If, and when, such a deal is reached, and the handbrake is released, there are many reasons to think US growth will be impressive.
Not only is there pent-up demand for business investment, but the household sector has made significant progress in paying down debts, which could lead to a rise in consumer spending, which has historically driven the US economy.
There are signs the housing market is continuing its recovery from the subprime mortgage crash with new home sales up on last year and house prices continuing to rise. The S&P/Case-Shiller home price index rose 5.5% in the 12 months to November, its fastest rate since 2006.
“Housing has a tremendous multiplier on the economy,” says Bowers.
Then there is a series of trends that are creating what some have called a manufacturing renaissance in the US. The exploitation of shale drilling, which blasts through rock formations to unlock gas that was previously inaccessible to energy companies, has helped produce a huge glut of supply that has pushed down prices to their lowest cost in a decade.
Any manufacturer that buys natural gas as a feedstock – makers of steel, aluminium, paper or chemicals, for instance – has been granted a big discount. As more manufacturers set up factories in the US to benefit from these low prices, other companies in their supply chain, such as automation, transport, truck and rail companies, will benefit too.
Then there are rising labour costs in emerging markets. China has had double-digit wage growth in recent years, and this seems set to continue.
“The labour cost advantage, adjusted for productivity, is disappearing,” says Bowers.
These increases are wiping out the savings US firms made when they outsourced manufacturing to the Far East, prompting many to consider bringing that capacity back home, or “onshoring” it.
For manufacturers that sell largely to US customers, onshoring also has the benefit of lowering the reliance on shipping, which with oil as high as $100 a barrel, can be a significant cost.

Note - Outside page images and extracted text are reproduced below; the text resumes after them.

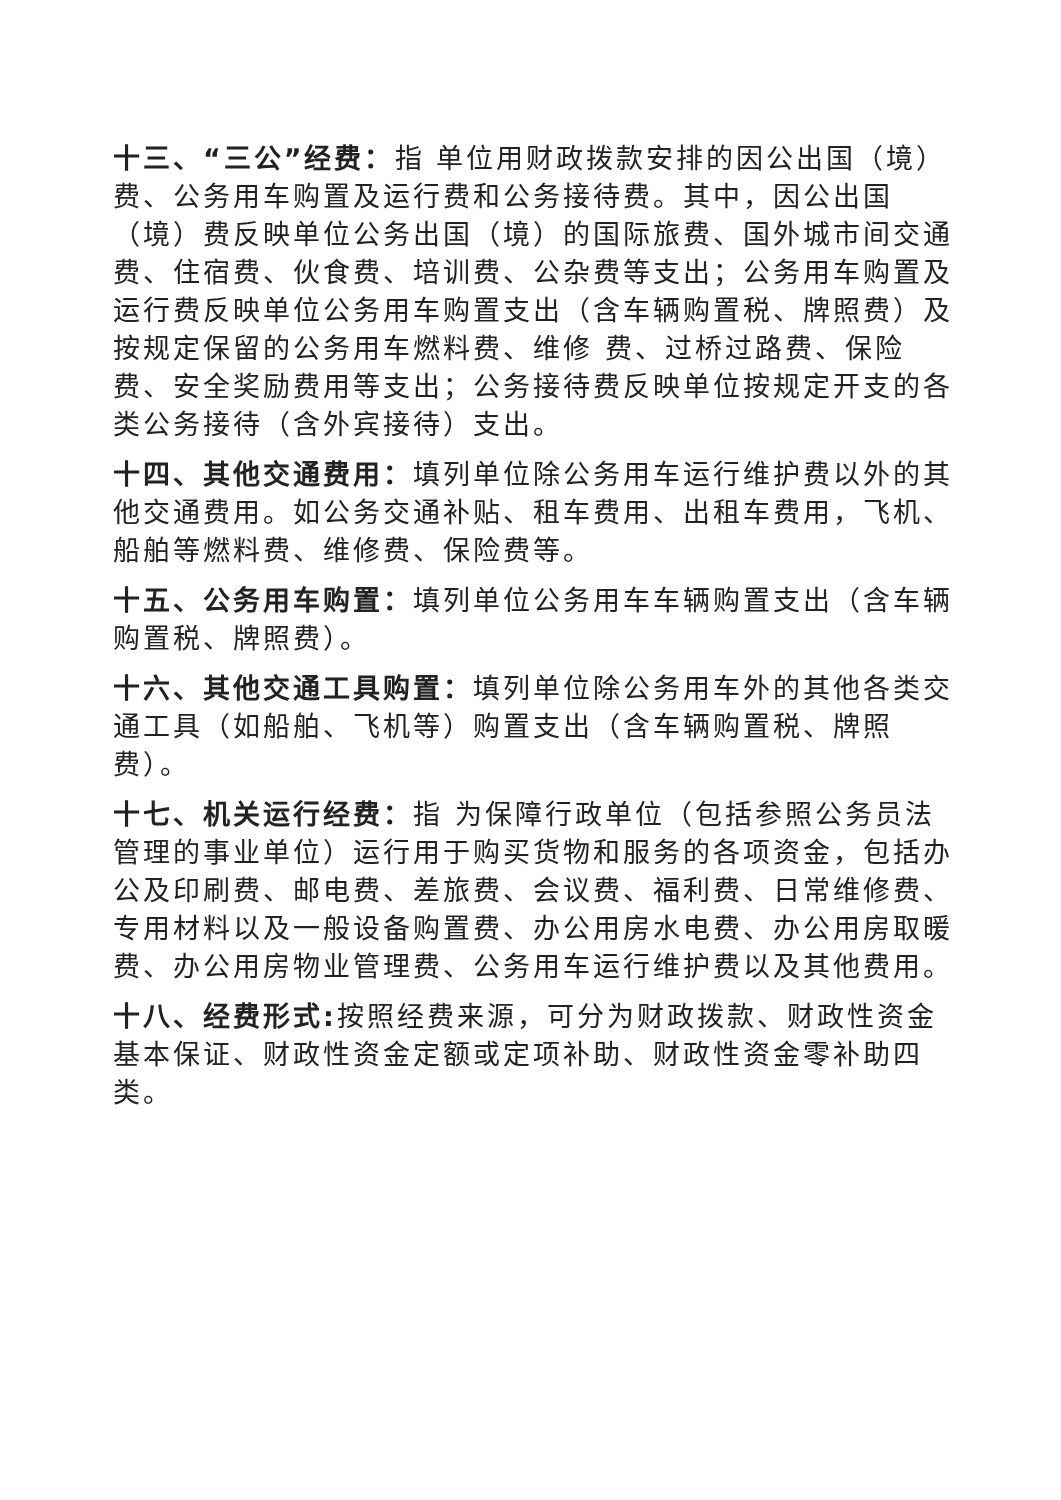十三、“三公”经费：指 单位用财政拨款安排的因公出国（境）费、公务用车购置及运行费和公务接待费。其中，因公出国（境）费反映单位公务出国（境）的国际旅费、国外城市间交通 费、住宿费、伙食费、培训费、公杂费等支出；公务用车购置及运行费反映单位公务用车购置支出（含车辆购置税、牌照费）及按规定保留的公务用车燃料费、维修 费、过桥过路费、保险费、安全奖励费用等支出；公务接待费反映单位按规定开支的各类公务接待（含外宾接待）支出。
十四、其他交通费用：填列单位除公务用车运行维护费以外的其他交通费用。如公务交通补贴、租车费用、出租车费用，飞机、船舶等燃料费、维修费、保险费等。
十五、公务用车购置：填列单位公务用车车辆购置支出（含车辆购置税、牌照费）。
十六、其他交通工具购置：填列单位除公务用车外的其他各类交通工具（如船舶、飞机等）购置支出（含车辆购置税、牌照费）。
十七、机关运行经费：指 为保障行政单位（包括参照公务员法管理的事业单位）运行用于购买货物和服务的各项资金，包括办公及印刷费、邮电费、差旅费、会议费、福利费、日常维修费、专用材料以及一般设备购置费、办公用房水电费、办公用房取暖费、办公用房物业管理费、公务用车运行维护费以及其他费用。
十八、经费形式: 按照经费来源，可分为财政拨款、财政性资金基本保证、财政性资金定额或定项补助、财政性资金零补助四类。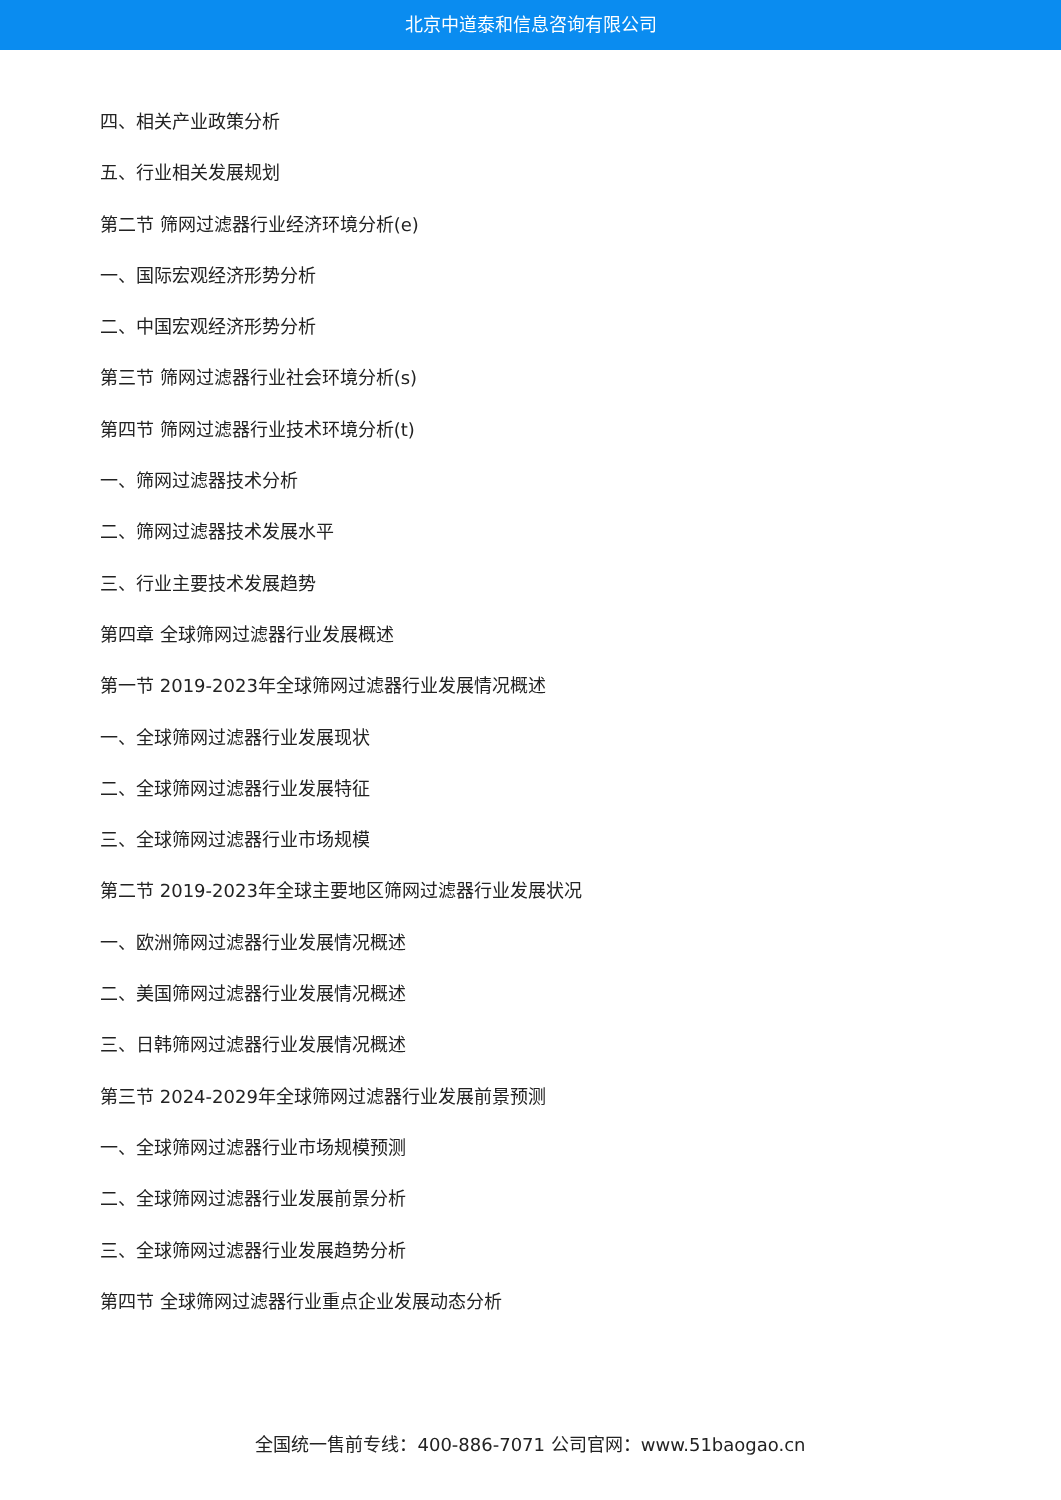北京中道泰和信息咨询有限公司
四、相关产业政策分析
五、行业相关发展规划
第二节 筛网过滤器行业经济环境分析(e)
一、国际宏观经济形势分析
二、中国宏观经济形势分析
第三节 筛网过滤器行业社会环境分析(s)
第四节 筛网过滤器行业技术环境分析(t)
一、筛网过滤器技术分析
二、筛网过滤器技术发展水平
三、行业主要技术发展趋势
第四章 全球筛网过滤器行业发展概述
第一节 2019-2023年全球筛网过滤器行业发展情况概述
一、全球筛网过滤器行业发展现状
二、全球筛网过滤器行业发展特征
三、全球筛网过滤器行业市场规模
第二节 2019-2023年全球主要地区筛网过滤器行业发展状况
一、欧洲筛网过滤器行业发展情况概述
二、美国筛网过滤器行业发展情况概述
三、日韩筛网过滤器行业发展情况概述
第三节 2024-2029年全球筛网过滤器行业发展前景预测
一、全球筛网过滤器行业市场规模预测
二、全球筛网过滤器行业发展前景分析
三、全球筛网过滤器行业发展趋势分析
第四节 全球筛网过滤器行业重点企业发展动态分析
全国统一售前专线：400-886-7071 公司官网：www.51baogao.cn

Finally, the US still has the advantages that it’s had for the last century. A large, qualified and flexible workforce that is willing to move to where the work is. The vast landmass of the US is united by one dominant language and a fairly uniform culture, very different to the struggling European Union, in which labour mobility between nations that are divided by language and cultural barriers has proved limited.
“People in the US will move,” says Bowers. “That’s one of the big differences between here and Europe. If I didn’t have a job here [in San Mateo, California] and there were jobs in Colorado, I would move to Colorado.
The unity of the US is a long-term advantage.”
The US has the fuel, the engineering and the expertise to accelerate to a rapid economic pace, but it needs its politicians to release the brakes.